TASK TO COMPLETE:
Look below for the line containing "surveillance attentive" and the line containing "WoMo Ausbauten"; repeat exactly those two lines and all lines between them, and nothing else.

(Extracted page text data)
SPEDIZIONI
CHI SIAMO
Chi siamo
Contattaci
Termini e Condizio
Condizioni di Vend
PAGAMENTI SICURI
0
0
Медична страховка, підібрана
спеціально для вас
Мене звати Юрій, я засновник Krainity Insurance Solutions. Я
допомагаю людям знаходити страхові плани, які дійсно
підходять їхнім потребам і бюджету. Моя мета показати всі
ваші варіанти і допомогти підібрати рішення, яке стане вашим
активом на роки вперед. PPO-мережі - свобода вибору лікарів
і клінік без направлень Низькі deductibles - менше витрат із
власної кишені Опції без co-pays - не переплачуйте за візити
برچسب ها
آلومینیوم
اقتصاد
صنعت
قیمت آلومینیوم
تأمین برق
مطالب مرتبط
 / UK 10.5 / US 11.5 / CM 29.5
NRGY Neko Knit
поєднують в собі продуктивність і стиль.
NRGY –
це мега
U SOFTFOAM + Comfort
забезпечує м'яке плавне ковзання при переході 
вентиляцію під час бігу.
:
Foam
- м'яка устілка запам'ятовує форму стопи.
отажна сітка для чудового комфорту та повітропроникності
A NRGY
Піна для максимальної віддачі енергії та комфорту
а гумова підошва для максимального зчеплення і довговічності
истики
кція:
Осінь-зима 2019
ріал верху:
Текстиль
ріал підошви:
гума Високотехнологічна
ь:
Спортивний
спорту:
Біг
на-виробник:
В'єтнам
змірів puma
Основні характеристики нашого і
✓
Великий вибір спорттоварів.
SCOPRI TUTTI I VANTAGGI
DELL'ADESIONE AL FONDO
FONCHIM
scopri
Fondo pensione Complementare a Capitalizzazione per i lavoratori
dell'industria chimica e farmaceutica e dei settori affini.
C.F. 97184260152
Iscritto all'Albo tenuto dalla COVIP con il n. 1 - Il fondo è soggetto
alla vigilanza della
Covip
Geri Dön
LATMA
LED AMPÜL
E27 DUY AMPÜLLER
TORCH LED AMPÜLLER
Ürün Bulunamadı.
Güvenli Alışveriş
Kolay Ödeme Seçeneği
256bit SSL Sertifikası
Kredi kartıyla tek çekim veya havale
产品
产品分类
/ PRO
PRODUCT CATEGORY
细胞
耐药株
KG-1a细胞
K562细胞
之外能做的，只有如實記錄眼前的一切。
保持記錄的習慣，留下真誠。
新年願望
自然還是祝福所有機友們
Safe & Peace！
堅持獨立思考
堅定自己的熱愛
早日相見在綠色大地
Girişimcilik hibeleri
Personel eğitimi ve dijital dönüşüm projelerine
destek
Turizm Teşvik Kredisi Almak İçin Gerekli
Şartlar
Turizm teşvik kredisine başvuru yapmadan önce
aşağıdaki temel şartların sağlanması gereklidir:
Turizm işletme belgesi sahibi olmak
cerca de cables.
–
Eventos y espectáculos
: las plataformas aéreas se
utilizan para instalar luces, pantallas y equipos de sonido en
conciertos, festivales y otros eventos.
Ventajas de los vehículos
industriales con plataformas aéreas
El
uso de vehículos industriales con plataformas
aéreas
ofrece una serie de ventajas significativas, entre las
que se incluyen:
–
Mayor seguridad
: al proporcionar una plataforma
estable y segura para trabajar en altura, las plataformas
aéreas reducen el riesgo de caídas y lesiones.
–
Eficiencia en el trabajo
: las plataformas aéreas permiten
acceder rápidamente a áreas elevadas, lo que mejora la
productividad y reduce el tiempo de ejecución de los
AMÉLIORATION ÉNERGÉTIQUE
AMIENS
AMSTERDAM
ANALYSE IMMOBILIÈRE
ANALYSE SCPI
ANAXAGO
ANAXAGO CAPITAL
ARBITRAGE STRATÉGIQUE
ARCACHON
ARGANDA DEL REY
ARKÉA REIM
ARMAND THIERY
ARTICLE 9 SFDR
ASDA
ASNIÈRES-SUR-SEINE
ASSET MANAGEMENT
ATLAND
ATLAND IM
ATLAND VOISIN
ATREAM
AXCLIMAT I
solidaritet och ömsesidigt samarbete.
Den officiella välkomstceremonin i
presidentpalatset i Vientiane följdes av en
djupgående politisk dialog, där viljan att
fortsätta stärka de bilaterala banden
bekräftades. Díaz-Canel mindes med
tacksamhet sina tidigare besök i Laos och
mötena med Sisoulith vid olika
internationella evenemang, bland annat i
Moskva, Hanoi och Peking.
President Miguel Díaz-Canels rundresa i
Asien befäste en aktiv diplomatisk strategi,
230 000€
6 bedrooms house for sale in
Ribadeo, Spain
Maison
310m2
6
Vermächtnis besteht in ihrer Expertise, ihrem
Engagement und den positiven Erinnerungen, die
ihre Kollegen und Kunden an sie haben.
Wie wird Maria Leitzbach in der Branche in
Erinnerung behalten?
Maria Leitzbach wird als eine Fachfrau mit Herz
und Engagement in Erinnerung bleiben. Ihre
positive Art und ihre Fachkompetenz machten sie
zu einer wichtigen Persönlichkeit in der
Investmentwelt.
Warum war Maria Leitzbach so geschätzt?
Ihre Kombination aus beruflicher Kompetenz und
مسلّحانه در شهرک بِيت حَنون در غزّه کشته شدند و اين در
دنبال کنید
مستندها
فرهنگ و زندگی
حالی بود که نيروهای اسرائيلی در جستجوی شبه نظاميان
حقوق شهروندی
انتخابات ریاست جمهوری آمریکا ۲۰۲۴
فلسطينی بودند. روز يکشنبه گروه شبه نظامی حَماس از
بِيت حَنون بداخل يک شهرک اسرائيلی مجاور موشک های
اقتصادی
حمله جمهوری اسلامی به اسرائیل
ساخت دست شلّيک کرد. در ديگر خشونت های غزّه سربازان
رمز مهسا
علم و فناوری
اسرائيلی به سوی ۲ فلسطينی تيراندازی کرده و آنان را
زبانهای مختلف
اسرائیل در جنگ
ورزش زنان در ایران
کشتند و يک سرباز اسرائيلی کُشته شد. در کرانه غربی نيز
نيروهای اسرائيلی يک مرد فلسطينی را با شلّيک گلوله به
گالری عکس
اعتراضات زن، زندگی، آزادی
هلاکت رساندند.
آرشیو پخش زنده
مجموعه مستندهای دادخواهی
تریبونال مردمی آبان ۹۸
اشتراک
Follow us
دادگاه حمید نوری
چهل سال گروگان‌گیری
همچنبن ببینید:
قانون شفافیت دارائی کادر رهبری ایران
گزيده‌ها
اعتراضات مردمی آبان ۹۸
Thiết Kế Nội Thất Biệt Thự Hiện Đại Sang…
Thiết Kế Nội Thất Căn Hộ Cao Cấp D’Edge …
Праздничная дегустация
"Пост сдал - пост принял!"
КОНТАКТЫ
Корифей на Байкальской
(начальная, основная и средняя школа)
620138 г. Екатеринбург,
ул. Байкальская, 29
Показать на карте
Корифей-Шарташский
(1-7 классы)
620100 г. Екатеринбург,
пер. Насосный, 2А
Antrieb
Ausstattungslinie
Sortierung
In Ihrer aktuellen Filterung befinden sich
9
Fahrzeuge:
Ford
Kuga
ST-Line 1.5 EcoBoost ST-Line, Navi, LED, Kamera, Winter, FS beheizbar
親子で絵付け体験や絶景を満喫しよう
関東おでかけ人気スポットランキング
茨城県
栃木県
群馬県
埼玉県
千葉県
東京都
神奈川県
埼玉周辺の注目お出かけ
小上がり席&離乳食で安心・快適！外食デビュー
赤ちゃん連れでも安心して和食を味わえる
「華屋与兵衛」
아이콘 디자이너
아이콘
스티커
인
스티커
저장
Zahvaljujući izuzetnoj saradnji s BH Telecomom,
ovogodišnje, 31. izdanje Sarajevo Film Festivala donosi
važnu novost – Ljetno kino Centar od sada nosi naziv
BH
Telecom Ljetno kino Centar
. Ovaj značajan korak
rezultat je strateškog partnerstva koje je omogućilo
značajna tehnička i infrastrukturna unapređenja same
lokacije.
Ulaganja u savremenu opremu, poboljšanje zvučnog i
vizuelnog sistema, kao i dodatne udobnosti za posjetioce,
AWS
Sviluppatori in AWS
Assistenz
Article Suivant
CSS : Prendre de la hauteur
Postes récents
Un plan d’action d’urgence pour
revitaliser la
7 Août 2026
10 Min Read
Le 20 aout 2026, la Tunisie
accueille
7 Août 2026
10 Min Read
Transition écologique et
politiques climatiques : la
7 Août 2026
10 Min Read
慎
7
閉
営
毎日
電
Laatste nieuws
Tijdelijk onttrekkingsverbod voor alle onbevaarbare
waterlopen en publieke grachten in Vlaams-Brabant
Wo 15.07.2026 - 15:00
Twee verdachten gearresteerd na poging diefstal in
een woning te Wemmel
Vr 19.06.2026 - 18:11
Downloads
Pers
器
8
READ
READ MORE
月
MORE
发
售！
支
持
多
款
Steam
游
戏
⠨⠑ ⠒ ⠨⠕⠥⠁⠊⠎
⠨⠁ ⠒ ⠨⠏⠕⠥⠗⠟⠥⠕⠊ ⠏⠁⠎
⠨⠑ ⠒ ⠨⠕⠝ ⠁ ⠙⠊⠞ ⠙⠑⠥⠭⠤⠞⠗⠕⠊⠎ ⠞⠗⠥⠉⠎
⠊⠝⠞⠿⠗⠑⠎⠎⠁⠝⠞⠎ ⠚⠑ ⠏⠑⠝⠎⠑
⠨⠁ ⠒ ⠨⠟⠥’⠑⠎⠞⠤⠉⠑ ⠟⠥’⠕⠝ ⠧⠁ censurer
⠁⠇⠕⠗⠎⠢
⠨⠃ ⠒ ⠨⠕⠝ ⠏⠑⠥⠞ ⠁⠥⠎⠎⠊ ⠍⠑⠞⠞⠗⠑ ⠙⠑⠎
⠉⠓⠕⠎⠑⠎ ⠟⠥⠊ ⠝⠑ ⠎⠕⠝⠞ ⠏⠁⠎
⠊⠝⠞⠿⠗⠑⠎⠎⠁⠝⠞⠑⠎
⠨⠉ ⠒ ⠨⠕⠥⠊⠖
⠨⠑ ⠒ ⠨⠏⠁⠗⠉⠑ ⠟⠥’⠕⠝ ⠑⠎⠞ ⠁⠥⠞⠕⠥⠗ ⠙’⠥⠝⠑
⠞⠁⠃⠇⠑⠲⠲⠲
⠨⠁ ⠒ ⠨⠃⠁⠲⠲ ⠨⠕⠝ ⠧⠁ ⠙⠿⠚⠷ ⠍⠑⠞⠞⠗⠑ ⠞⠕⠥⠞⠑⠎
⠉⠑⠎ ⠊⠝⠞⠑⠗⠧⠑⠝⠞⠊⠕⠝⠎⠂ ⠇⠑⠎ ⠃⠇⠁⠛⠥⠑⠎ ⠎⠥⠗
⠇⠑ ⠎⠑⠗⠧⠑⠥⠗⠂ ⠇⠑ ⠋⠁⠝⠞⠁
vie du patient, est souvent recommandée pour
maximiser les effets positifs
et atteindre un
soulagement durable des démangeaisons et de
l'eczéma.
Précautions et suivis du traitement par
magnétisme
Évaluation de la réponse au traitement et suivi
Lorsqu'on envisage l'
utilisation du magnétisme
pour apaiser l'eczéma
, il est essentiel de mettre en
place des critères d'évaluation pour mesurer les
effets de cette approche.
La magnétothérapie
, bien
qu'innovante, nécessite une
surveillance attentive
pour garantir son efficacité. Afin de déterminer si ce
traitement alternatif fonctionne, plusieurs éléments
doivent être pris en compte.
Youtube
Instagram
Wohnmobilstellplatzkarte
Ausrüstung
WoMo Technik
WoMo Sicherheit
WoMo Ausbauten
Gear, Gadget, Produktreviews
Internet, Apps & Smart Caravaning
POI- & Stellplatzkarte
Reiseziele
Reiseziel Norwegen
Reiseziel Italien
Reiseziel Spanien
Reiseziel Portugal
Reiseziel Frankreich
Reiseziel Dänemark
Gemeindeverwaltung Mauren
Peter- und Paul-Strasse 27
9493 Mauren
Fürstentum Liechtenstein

THE ANSWER:
surveillance attentive
pour garantir son efficacité. Afin de déterminer si ce
traitement alternatif fonctionne, plusieurs éléments
doivent être pris en compte.
Youtube
Instagram
Wohnmobilstellplatzkarte
Ausrüstung
WoMo Technik
WoMo Sicherheit
WoMo Ausbauten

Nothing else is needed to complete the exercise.